Currently, New Mexico ranks number one for hard-to-count states. A number of factors contribute to this low ranking: many residents speak languages other than English, move frequently, live in hard to reach rural areas, or worry about privacy or distrust the government. During the 2000 census, N.M. experienced an undercount of 1.94% of our total population, leading to a loss of billions of dollars over a ten year period.
“Our state loses approximately $3,000 for each person who is not counted in our communities. Thus multiplied out over the 10-year period until the 2030 Census, will result in $30,000 loss for each person missed,” Sandoval explained. “This is money our families cannot afford to lose.”

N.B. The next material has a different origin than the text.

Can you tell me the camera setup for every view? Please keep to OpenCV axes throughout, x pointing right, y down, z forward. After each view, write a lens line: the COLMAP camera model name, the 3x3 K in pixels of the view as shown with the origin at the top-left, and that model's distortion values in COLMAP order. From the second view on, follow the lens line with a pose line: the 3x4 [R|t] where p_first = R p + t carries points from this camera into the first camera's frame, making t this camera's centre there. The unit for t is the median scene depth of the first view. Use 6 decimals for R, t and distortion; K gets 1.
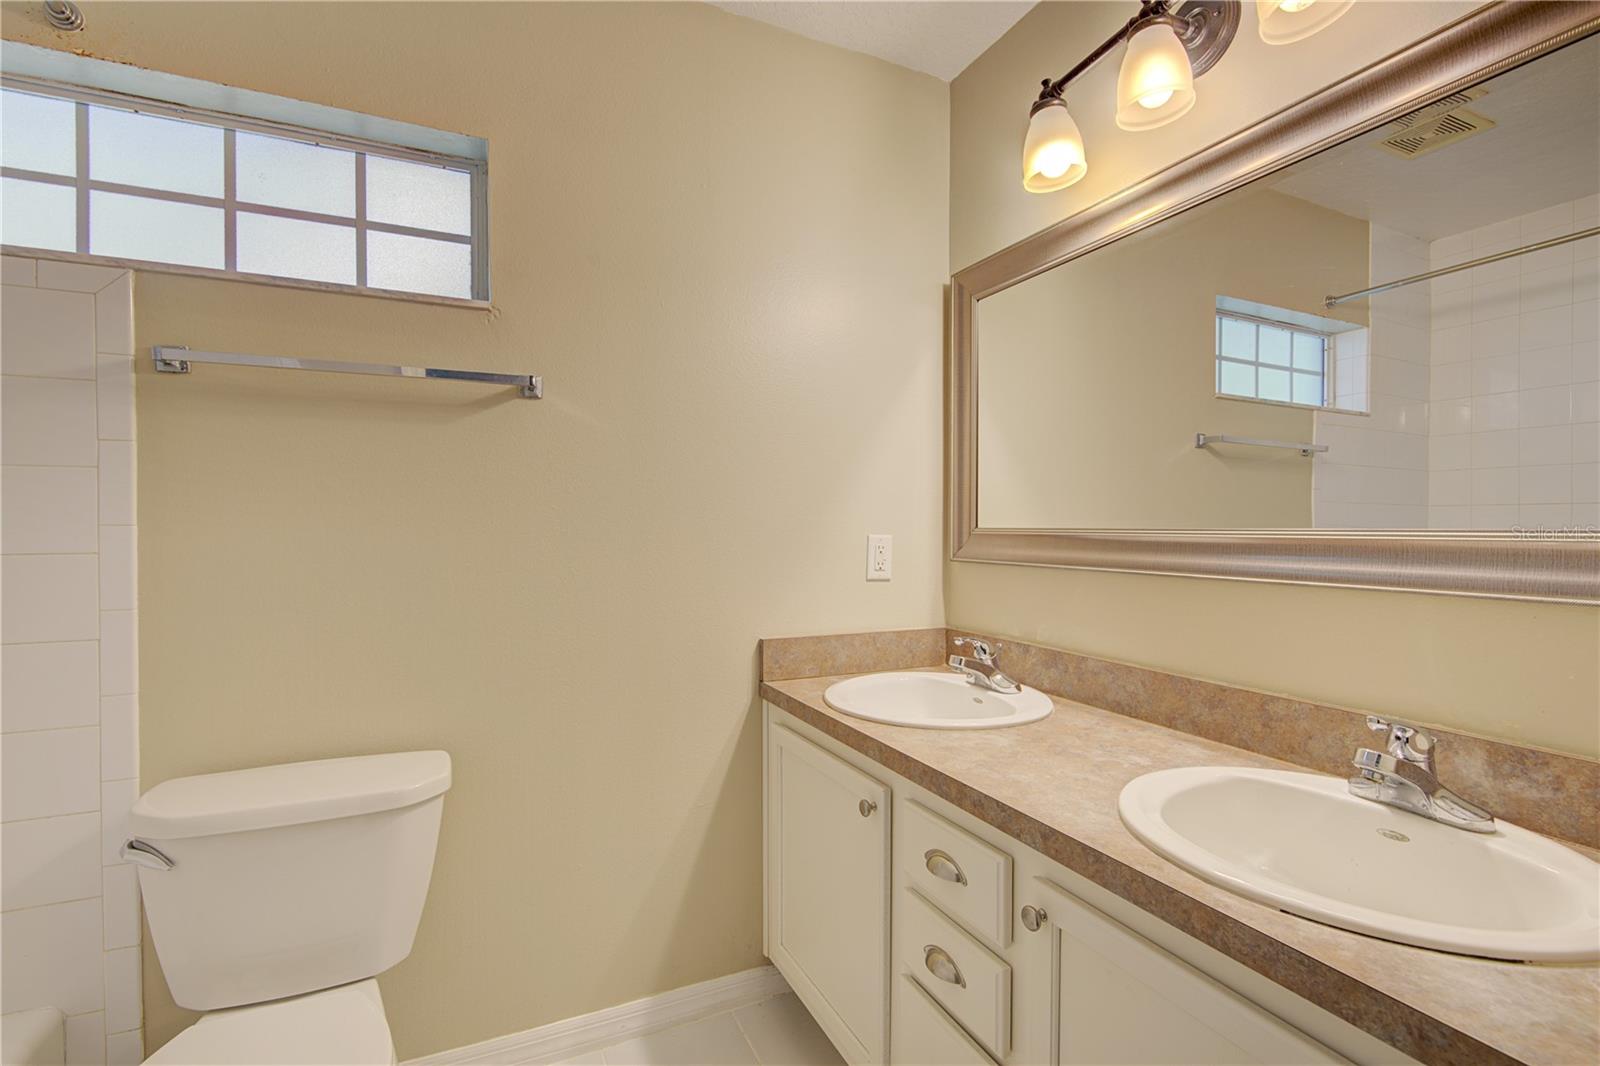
lens RADIAL K [[725.3, 0, 787.8], [0, 725.3, 536.6], [0, 0, 1]] dist [0.013080, -0.002817]
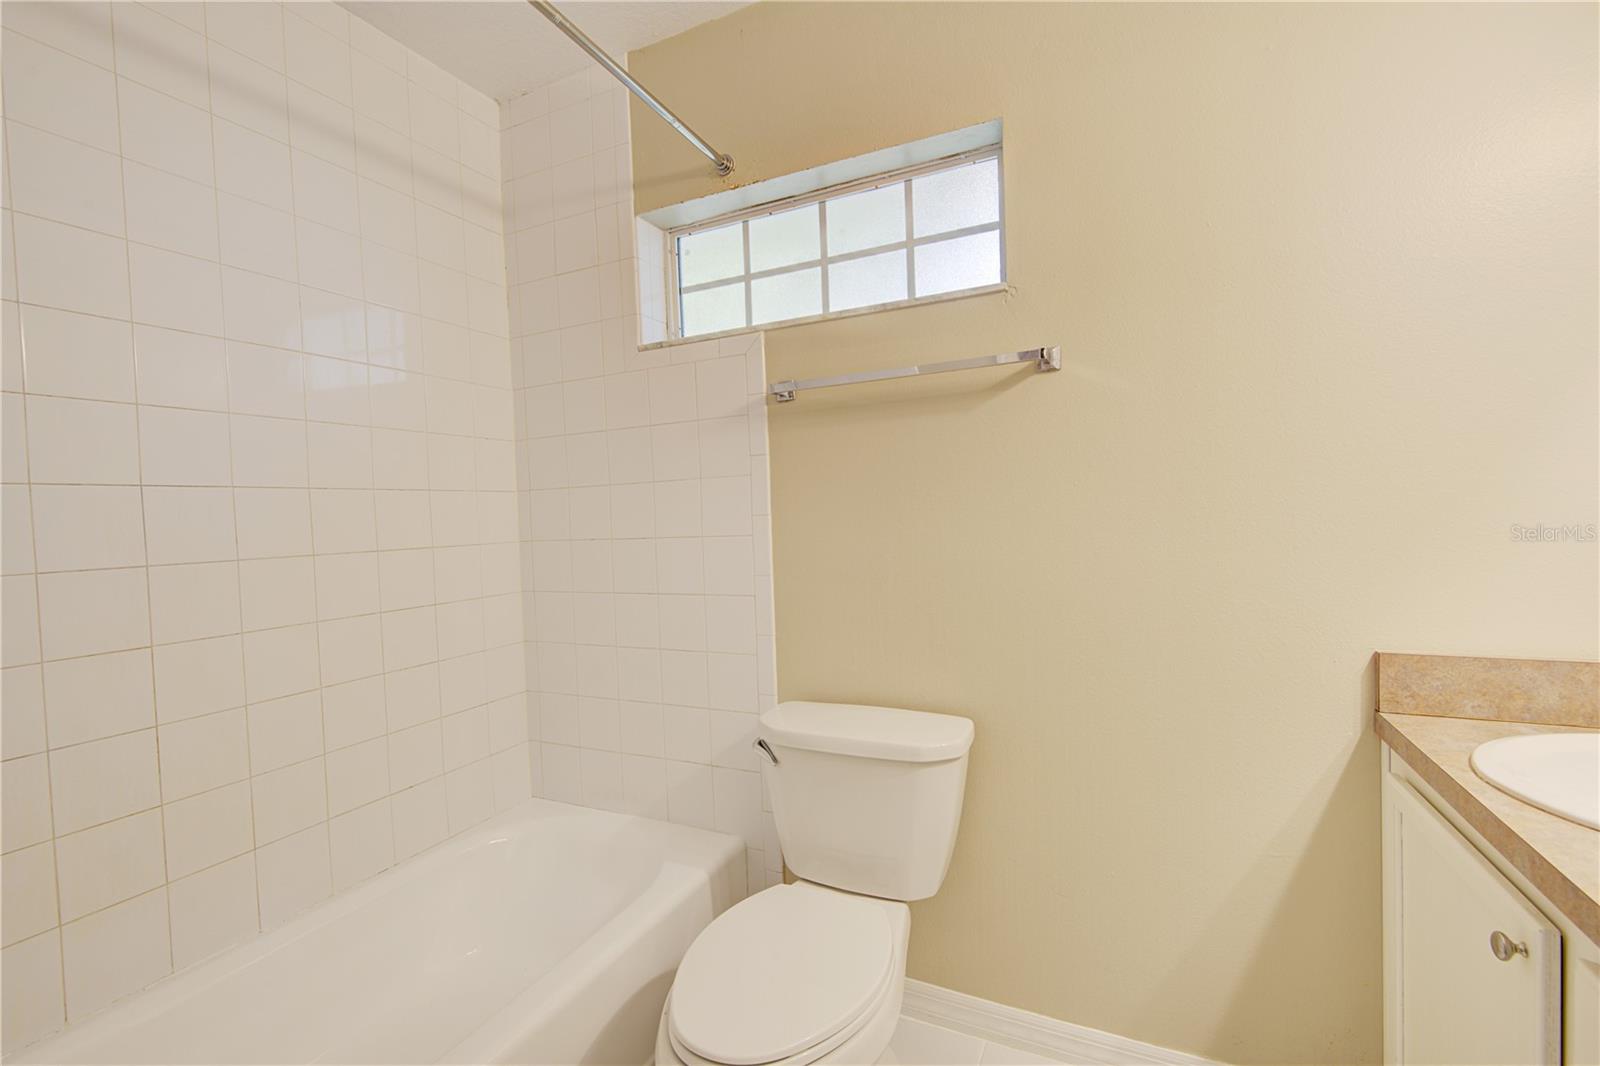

As a result of the lessons learned from Census 2000 undercount, the 2010 undercount in New Mexico was significantly reduced to under 0.3% due to a collaborative effort between the Department of Finance and Administration, UNM’s Geospatial and Population Studies, Bureau of Business and Economic Research, the Earth Data Analysis Center, and local governments. This combined effort identified 130,000 housing units missing from the Census Bureau Master Address File –30,000 of these on Albuquerque’s westside alone.
“Despite the recent gains in accurate counting, the U.S. Census Bureau is likely to be underfunded for the 2020 Census and its move towards the use of an online survey also proves to be a challenge in NM were nearly 30 percent of our population does not have a reliable connection to internet –greatly increasing the chance for a significant population undercount in NM,” Sandoval said. “It is up to our state government to fill the gaps and ensure we continue preparation for an accurate count come 2020.”
Currently, N.M. receives almost $8 billion in federal aid each year based on data gathered through the decennial census.